Die geschäftsführende Bundesregierung verhindert die Lieferung von »Eurofighter«-Kampfflugzeugen an die Türkei. Erst im Herbst hatte Kanzler Olaf Scholz seine bisherige, mit der israelfeindlichen Haltung des türkischen Präsidenten Recep Tayyip Erdoğan begründete Blockadepolitik aufgegeben. Dass die Nochbundesregierung aus SPD und Grünen nun erneut ihr Veto eingelegt hat, wird laut Handelsblatt mit der Verhaftung des Istanbuler Oberbürgermeisters Ekrem İmamoğlu vor einem Monat gerechtfertigt.

Der Oppositionspolitiker ist über diese Form »wertegeleiteter« Außenpolitik alles andere als glücklich. Schließlich geht es um ein Kampfflugzeug, »das unsere Luftstreitkräfte dringend benötigten und auf das wir schon lange gewartet hatten«, erklärte İmamoğlu am Montag auf X und appellierte an die kommende Bundesregierung, die Vetoentscheidung zurückzunehmen. Denn »die Türkei ist größer als Erdoğan. Regierungen kommen und gehen. Die nationalen Interessen der Türkei sind wertvoller als die von Erdoğan oder İmamoğlu«, empfiehlt sich der Sozialdemokrat auch hinter Gittern als patriotischer Vaterlandsverteidiger.

Die Sorge um die Demokratie in der Türkei dürfte in Berlin allerdings nur vorgeschoben sein. Schließlich hatte sich die Bundesregierung auch nicht daran gestört, als türkische Kampfflugzeuge zivile Infrastruktur in Nordsyrien und Bergdörfer im Irak bombardierten und Bürgermeister im kurdischen Osten der Türkei abgesetzt wurden.

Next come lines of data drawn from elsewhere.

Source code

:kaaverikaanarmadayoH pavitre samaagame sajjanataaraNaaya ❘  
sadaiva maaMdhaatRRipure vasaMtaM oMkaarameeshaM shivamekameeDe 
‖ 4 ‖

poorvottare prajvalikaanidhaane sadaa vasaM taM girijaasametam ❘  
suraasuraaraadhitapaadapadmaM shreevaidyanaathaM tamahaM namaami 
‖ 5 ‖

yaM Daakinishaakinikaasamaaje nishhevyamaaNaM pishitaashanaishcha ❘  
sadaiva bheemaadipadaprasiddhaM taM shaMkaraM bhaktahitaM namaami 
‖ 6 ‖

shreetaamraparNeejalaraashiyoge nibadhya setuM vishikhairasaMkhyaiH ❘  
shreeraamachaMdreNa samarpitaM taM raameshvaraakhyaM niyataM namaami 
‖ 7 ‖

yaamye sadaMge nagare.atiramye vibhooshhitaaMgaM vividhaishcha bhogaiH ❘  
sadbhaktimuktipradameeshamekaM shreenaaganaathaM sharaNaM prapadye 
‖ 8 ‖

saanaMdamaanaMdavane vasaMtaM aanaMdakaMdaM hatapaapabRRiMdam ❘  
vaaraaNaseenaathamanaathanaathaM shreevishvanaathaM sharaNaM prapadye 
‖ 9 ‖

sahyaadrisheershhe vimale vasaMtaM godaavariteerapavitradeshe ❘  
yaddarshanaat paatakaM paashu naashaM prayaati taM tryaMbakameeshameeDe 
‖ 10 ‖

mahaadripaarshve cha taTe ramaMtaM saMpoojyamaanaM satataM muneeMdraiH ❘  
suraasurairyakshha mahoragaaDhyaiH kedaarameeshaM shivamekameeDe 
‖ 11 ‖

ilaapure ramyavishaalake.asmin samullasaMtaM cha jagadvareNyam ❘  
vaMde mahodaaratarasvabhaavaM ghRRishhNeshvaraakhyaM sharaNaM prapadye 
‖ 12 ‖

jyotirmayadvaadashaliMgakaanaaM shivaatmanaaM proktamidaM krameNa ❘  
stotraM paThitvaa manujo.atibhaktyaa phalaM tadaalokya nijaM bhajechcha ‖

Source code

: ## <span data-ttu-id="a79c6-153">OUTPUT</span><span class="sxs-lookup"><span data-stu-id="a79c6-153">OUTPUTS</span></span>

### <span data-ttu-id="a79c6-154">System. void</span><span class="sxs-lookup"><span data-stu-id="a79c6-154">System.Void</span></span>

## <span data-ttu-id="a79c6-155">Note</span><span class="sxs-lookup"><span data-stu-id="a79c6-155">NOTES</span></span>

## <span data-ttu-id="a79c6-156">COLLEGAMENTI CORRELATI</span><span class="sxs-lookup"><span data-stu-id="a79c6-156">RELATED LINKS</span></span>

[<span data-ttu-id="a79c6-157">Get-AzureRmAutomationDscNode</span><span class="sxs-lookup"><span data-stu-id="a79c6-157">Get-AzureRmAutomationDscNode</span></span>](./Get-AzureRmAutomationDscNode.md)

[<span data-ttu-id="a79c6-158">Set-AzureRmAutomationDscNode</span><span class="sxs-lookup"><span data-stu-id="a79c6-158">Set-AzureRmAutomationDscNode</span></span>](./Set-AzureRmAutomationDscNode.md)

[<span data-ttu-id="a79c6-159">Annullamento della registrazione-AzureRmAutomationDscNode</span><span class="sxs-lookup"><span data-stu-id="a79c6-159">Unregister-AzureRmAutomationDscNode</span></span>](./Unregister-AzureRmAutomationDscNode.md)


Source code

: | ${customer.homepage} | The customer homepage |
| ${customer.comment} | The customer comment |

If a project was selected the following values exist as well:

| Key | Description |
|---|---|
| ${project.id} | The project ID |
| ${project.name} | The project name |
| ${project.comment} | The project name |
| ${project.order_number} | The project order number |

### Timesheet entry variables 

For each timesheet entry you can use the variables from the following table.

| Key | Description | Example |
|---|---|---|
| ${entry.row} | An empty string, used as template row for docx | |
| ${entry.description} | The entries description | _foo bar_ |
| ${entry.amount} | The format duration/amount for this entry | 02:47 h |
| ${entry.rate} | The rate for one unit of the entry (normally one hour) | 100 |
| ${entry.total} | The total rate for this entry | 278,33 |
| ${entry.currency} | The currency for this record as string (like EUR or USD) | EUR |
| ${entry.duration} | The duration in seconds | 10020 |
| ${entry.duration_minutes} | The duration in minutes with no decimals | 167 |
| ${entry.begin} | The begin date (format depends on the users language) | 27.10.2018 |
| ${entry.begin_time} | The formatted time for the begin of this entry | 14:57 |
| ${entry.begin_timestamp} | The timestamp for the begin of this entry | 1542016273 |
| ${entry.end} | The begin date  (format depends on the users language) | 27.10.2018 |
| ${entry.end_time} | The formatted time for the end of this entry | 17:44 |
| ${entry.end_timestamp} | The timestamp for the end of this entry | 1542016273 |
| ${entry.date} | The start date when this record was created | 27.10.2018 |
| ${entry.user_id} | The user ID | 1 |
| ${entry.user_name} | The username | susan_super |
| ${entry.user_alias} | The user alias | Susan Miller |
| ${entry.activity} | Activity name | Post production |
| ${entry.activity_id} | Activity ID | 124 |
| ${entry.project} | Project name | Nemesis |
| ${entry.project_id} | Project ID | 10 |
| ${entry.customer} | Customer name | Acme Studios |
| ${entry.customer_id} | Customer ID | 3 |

Doch nach dem Umsturz in Syrien liefern sich die westlichen Verbündeten Türkei und Israel einen Kampf um die Hegemonie im Mittleren Osten. Tel Aviv will daher verhindern, dass Ankara durch den Kauf von »Eurofightern« oder F-35 aus den USA militärisch aufschließen kann. Somit steht einer Modernisierung der türkischen Luftwaffe weniger der inhaftierte İmamoğlu als die deutsche Staatsräson im Weg.